Totally agree about the puzzle pieces. I believe that in order to both (1) initially get through enough of the March of Nines and (2) initially overcome public skepticism and resistance to computer-only driving in neighborhoods, Tesla’s FSD robotaxi service will launch with a centralized remote human driver control.

But in order to make that work, Tesla needs control over communication to the car, with great reliability and low latency. Starlink is a key component of making this all come to fruition. It’s not only the right tech for the task, but Musk completely controls it.

A few years after launch, Tesla should be able to drop the remote center, improving profitability.
 
Totally agree about the puzzle pieces. I believe that in order to both (1) initially get through enough of the March of Nines and (2) initially overcome public skepticism and resistance to computer-only driving in neighborhoods, Tesla’s FSD robotaxi service will launch with a centralized remote human driver control.

But in order to make that work, Tesla needs control over communication to the car, with great reliability and low latency. Starlink is a key component of making this all come to fruition. It’s not only the right tech for the task, but Musk completely controls it.

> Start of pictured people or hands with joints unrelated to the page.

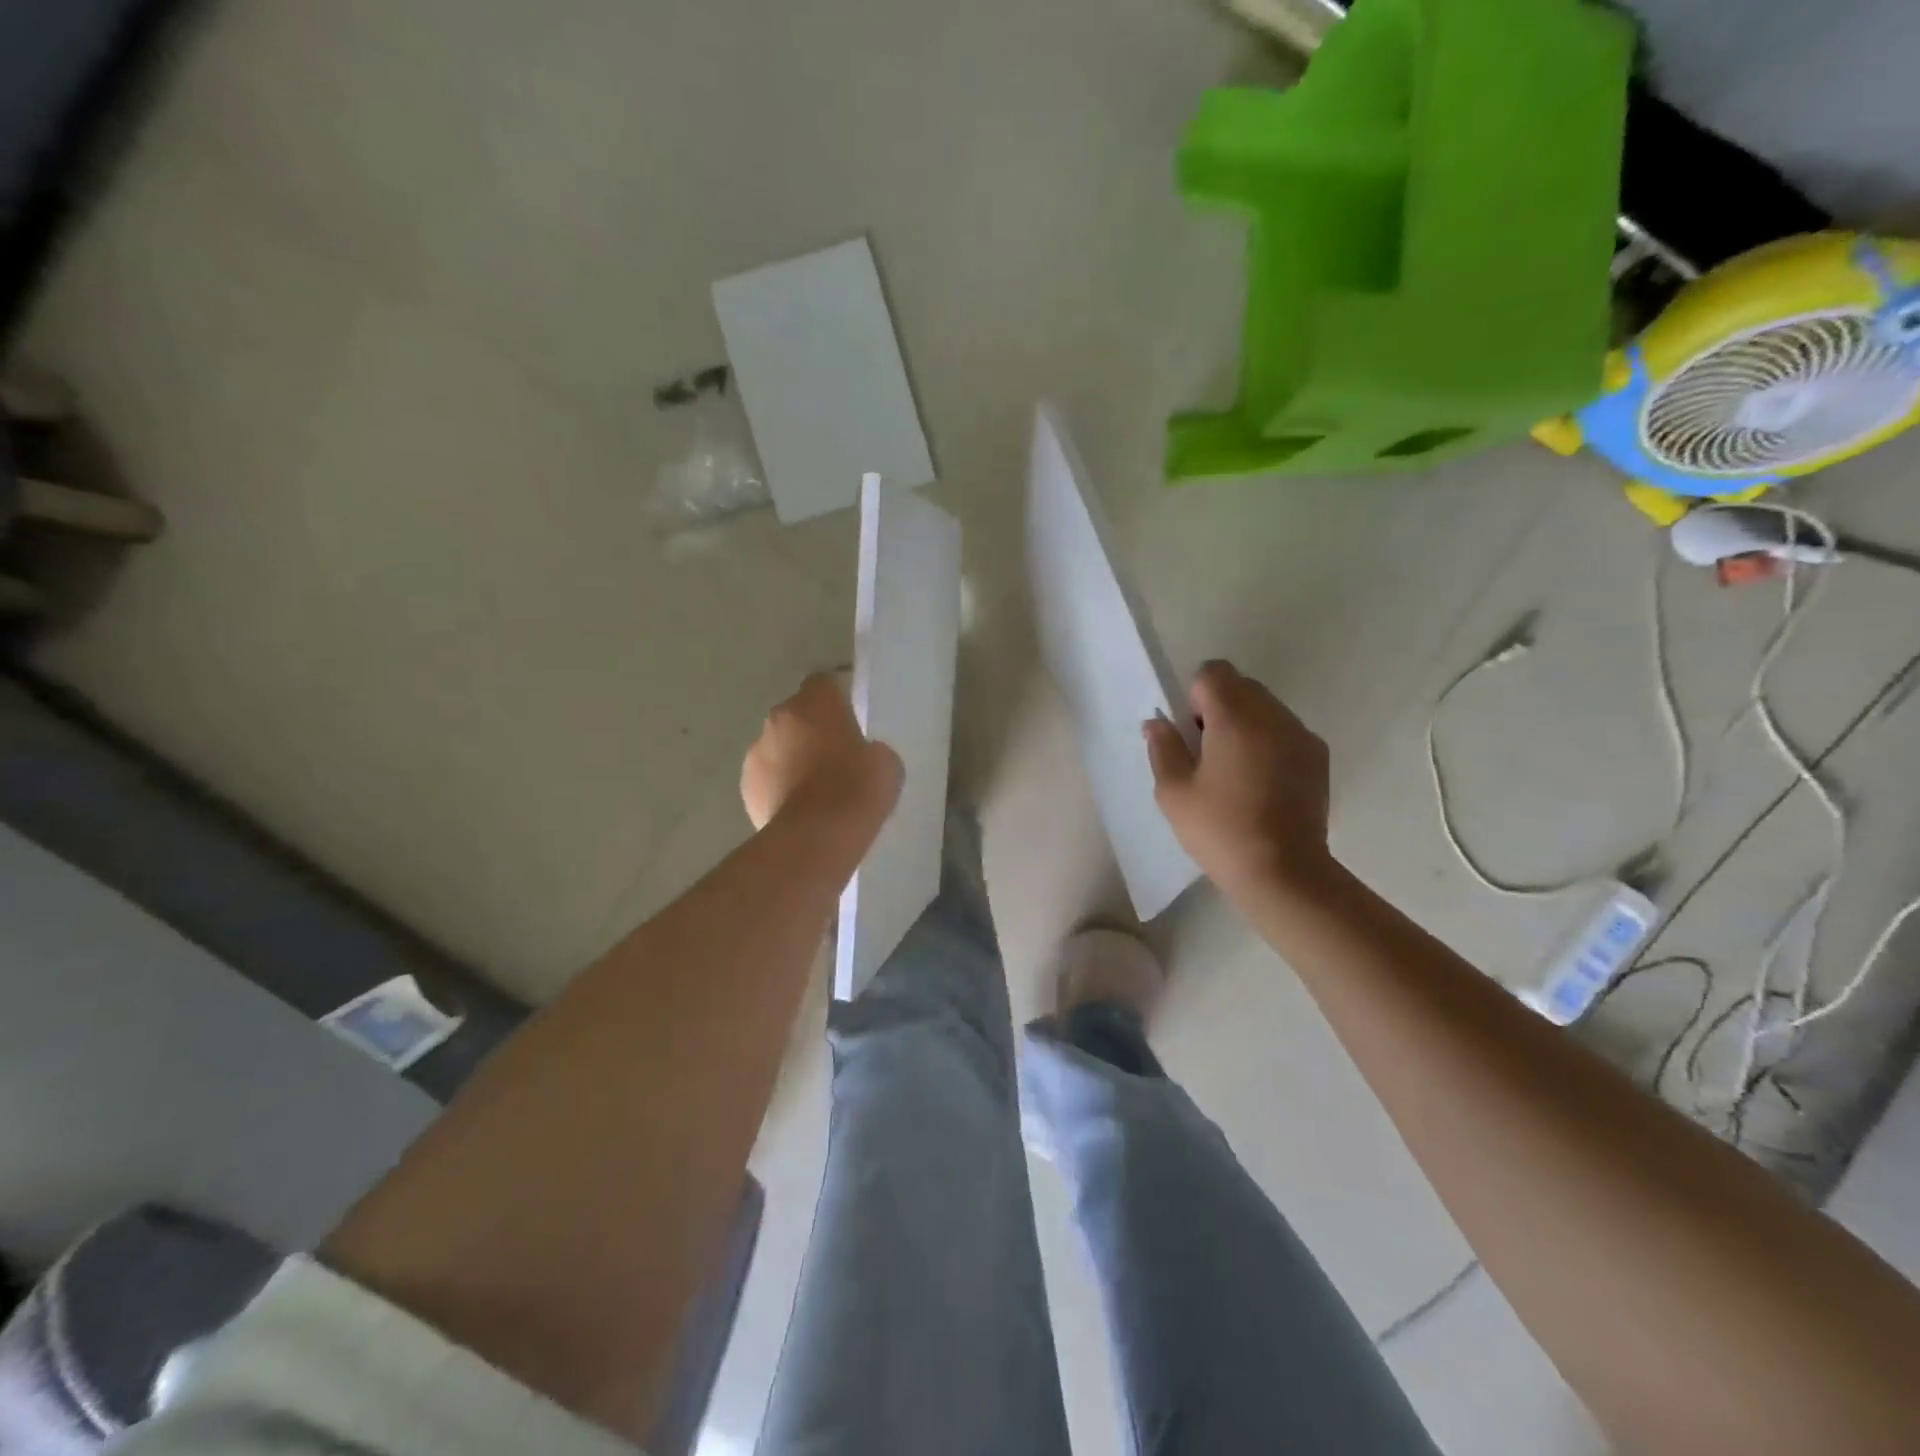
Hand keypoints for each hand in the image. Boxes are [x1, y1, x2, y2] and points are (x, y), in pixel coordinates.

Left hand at [742, 673, 901, 831]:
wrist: (816, 836)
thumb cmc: (857, 789)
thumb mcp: (885, 763)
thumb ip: (869, 748)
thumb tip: (861, 755)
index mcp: (815, 703)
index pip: (824, 683)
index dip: (837, 699)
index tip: (850, 718)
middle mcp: (779, 718)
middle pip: (797, 715)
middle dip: (812, 730)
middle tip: (836, 756)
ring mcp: (756, 753)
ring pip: (777, 746)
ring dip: (792, 758)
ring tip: (816, 789)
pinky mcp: (746, 787)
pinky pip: (767, 778)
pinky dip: (779, 787)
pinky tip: (799, 810)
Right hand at [1144, 660, 1333, 895]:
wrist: (1283, 872)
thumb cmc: (1220, 829)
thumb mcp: (1174, 792)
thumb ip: (1163, 748)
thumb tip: (1158, 722)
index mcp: (1236, 718)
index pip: (1213, 672)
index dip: (1195, 697)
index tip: (1192, 734)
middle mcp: (1274, 716)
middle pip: (1242, 686)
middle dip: (1220, 708)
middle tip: (1207, 754)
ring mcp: (1301, 736)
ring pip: (1266, 708)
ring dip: (1245, 725)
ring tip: (1235, 772)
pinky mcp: (1318, 757)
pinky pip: (1286, 731)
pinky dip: (1269, 743)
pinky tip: (1260, 784)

A few years after launch, Tesla should be able to drop the remote center, improving profitability.

I rated this one funny, since Elon multiple times have said there wont be starlink in cars, as the disc is the size of a pizza.

However, I do recognize the possibility they may come up with a smaler disc for less data specialized on FSD compressed data.. but then, why not use 4/5G? ... or maybe there are large areas with no cell coverage, which need to be handled for this kinda supported FSD? Then it makes kinda sense.